Robust regression, bootstrapping and indirect effect


New Member
Hi there,

I am currently learning to do mediation analysis using bias-corrected accelerated bootstrap confidence intervals, similar to the procedure discussed by Hayes.

My question is: would it be statistically correct to use robust regressions (for outliers), rather than OLS regressions, to compute my indirect effect, and than bootstrapping it? Do I violate some assumptions by doing so? Does the indirect effect, and thus its confidence intervals, must be based on OLS regressions?

Thank you,

Are outliers so present in your data set that you need to abandon OLS? OLS has the benefits of being widely recognized/used and it's a real workhorse for analysis.

Are you wanting to take the absolute value of resides rather than squares or are you wanting to use a non-parametric or something exotic like a thiel-sen estimator?


New Member
It's really more a theoretical question that I had, not really related to a particular case that I have.

For robust regression, I was thinking about the rlm procedure from the MASS package.

Maybe my question would in fact require to have a specific case to be answered …


Theoretically there is nothing wrong. I can't think of one estimator that cannot be bootstrapped. It's one of the nice things about the central limit theorem.

I think the real issue is when it comes to not using OLS regression it's not whether you can do it technically but whether you should do it in the first place.

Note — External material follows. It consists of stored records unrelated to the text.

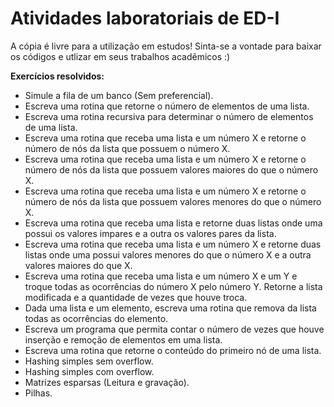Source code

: # Atividades laboratoriais de ED-I
A cópia é livre para a utilização em estudos! Sinta-se a vontade para baixar os códigos e utlizar em seus trabalhos acadêmicos :)

<strong>Exercícios resolvidos:</strong>
- Simule a fila de um banco (Sem preferencial).
- Escreva uma rotina que retorne o número de elementos de uma lista.
- Escreva uma rotina recursiva para determinar o número de elementos de uma lista.
- Escreva uma rotina que receba uma lista e um número X e retorne o número de nós da lista que
possuem o número X.
- Escreva uma rotina que receba uma lista e um número X e retorne o número de nós da lista que
possuem valores maiores do que o número X.
- Escreva uma rotina que receba uma lista e um número X e retorne o número de nós da lista que
possuem valores menores do que o número X.
- Escreva uma rotina que receba uma lista e retorne duas listas onde uma possui os valores impares e
a outra os valores pares da lista.
- Escreva uma rotina que receba uma lista e um número X e retorne duas listas onde uma possui
valores menores do que o número X e a outra valores maiores do que X.
- Escreva uma rotina que receba uma lista e um número X e um Y e troque todas as ocorrências do
número X pelo número Y. Retorne a lista modificada e a quantidade de vezes que houve troca.
- Dada uma lista e um elemento, escreva uma rotina que remova da lista todas as ocorrências do
elemento.
- Escreva um programa que permita contar o número de vezes que houve inserção e remoção de
elementos em uma lista.
- Escreva uma rotina que retorne o conteúdo do primeiro nó de uma lista.
- Hashing simples sem overflow.
- Hashing simples com overflow.
- Matrizes esparsas (Leitura e gravação).
- Pilhas.
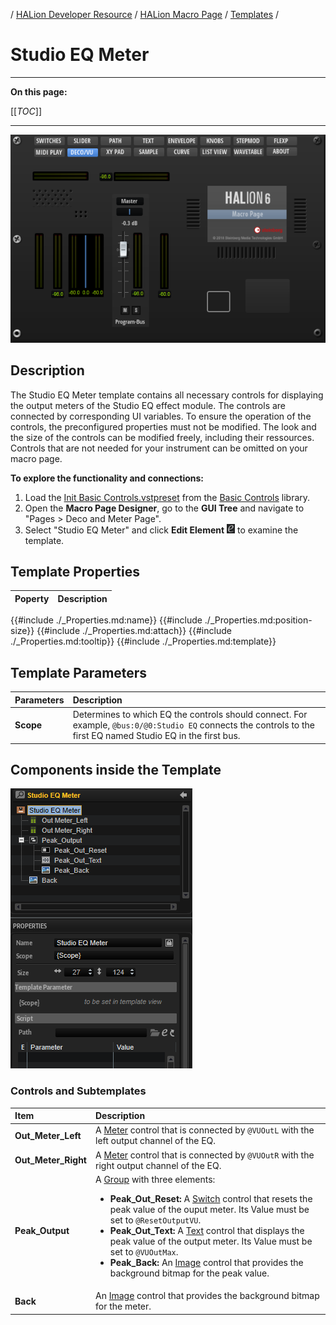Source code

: / [HALion Developer Resource](../../HALion-Developer-Resource.md) / [HALion Macro Page](./HALion-Macro-Page.md) / [Templates](./Templates.md) /

# Studio EQ Meter

---

**On this page:**

[[_TOC_]]

---

![Deco/VU](../images/Deco-VU-Page.png)

## Description

The Studio EQ Meter template contains all necessary controls for displaying the output meters of the Studio EQ effect module. The controls are connected by corresponding UI variables. To ensure the operation of the controls, the preconfigured properties must not be modified. The look and the size of the controls can be modified freely, including their ressources. Controls that are not needed for your instrument can be omitted on your macro page.

**To explore the functionality and connections:**

1. Load the [Init Basic Controls.vstpreset](../vstpresets/Init%20Basic%20Controls.vstpreset) from the [Basic Controls](./Exploring-Templates.md#basic-controls) library.
2. Open the **Macro Page Designer**, go to the **GUI Tree** and navigate to "Pages > Deco and Meter Page". 
3. Select "Studio EQ Meter" and click **Edit Element** ![Edit Element](../images/EditElement.PNG) to examine the template.

## Template Properties

|Poperty|Description|
|:-|:-|
{{#include ./_Properties.md:name}}
{{#include ./_Properties.md:position-size}}
{{#include ./_Properties.md:attach}}
{{#include ./_Properties.md:tooltip}}
{{#include ./_Properties.md:template}}

## Template Parameters

|Parameters|Description|
|:-|:-|
|**Scope**|Determines to which EQ the controls should connect. For example, ``@bus:0/@0:Studio EQ`` connects the controls to the first EQ named Studio EQ in the first bus.|

## Components inside the Template

![Studio EQ Meter Template](../images/Studio-EQ-Meter-Template.PNG)

### Controls and Subtemplates

|Item|Description|
|:-|:-|
|**Out_Meter_Left**|A [Meter](./Meter.md) control that is connected by ``@VUOutL`` with the left output channel of the EQ.|
|**Out_Meter_Right**|A [Meter](./Meter.md) control that is connected by ``@VUOutR`` with the right output channel of the EQ.|
|**Peak_Output**|A [Group](./Group.md) with three elements:<ul><li>**Peak_Out_Reset:** A [Switch](./Switch.md) control that resets the peak value of the ouput meter. Its Value must be set to ``@ResetOutputVU``.</li><li>**Peak_Out_Text:** A [Text](./Text.md) control that displays the peak value of the output meter. Its Value must be set to ``@VUOutMax``.</li><li>**Peak_Back:** An [Image](./Image.md) control that provides the background bitmap for the peak value.</li></ul>|
|**Back**|An [Image](./Image.md) control that provides the background bitmap for the meter.|
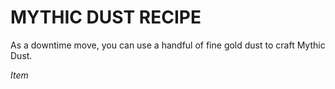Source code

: # MYTHIC DUST RECIPE

As a downtime move, you can use a handful of fine gold dust to craft Mythic Dust.

*Item*

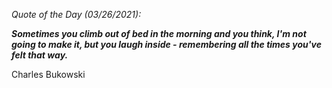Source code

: *Quote of the Day (03/26/2021):*

_**Sometimes you climb out of bed in the morning and you think, I'm not going to make it, but you laugh inside - remembering all the times you've felt that way.**_

Charles Bukowski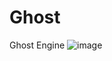 # Ghost
Ghost Engine
![image](https://github.com/TaibkKurbanaliev/Ghost/assets/65422168/28a28f79-cf10-4658-bc4e-bd1cb3a5c461)
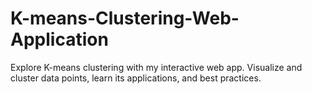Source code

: # K-means-Clustering-Web-Application
Explore K-means clustering with my interactive web app. Visualize and cluster data points, learn its applications, and best practices.
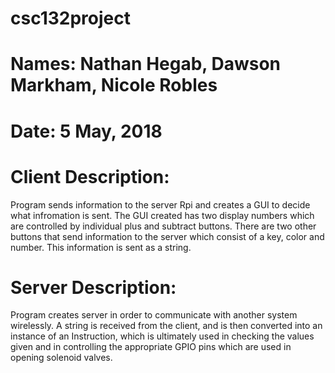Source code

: # csc132project
# Names: Nathan Hegab, Dawson Markham, Nicole Robles
# Date:  5 May, 2018
# Client Description: 
Program sends information to the server Rpi and creates a GUI to decide what infromation is sent. The GUI created has two display numbers which are
controlled by individual plus and subtract buttons. There are two other buttons that send information to the server which consist of a key, color and
number. This information is sent as a string.

# Server Description:
Program creates server in order to communicate with another system wirelessly.
A string is received from the client, and is then converted into an instance
of an Instruction, which is ultimately used in checking the values given and
in controlling the appropriate GPIO pins which are used in opening solenoid
valves.
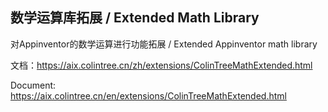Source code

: ## 数学运算库拓展 / Extended Math Library

对Appinventor的数学运算进行功能拓展 / Extended Appinventor math library

文档：https://aix.colintree.cn/zh/extensions/ColinTreeMathExtended.html

Document: https://aix.colintree.cn/en/extensions/ColinTreeMathExtended.html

Let me give you a recent example. I was analyzing financial data from school districts in a state that stretched over the past 15 years. There were some troubling outliers within the data set. I am very conservative when it comes to outliers, though. Upon working with an expert in the field school finance I found out the reason that some of the districts were outliers will because large fluctuations in the prices of oil which led to extreme revenue increases for some school districts due to oil wells opening up. I was been able to model this effect.

My point is, sometimes outliers are not just noise. Sometimes they are very meaningful and contain important information in regards to the analysis. Sometimes you find out that the outliers really part of another population and should not be included in the analysis and other times you find out an important variable regarding that observation.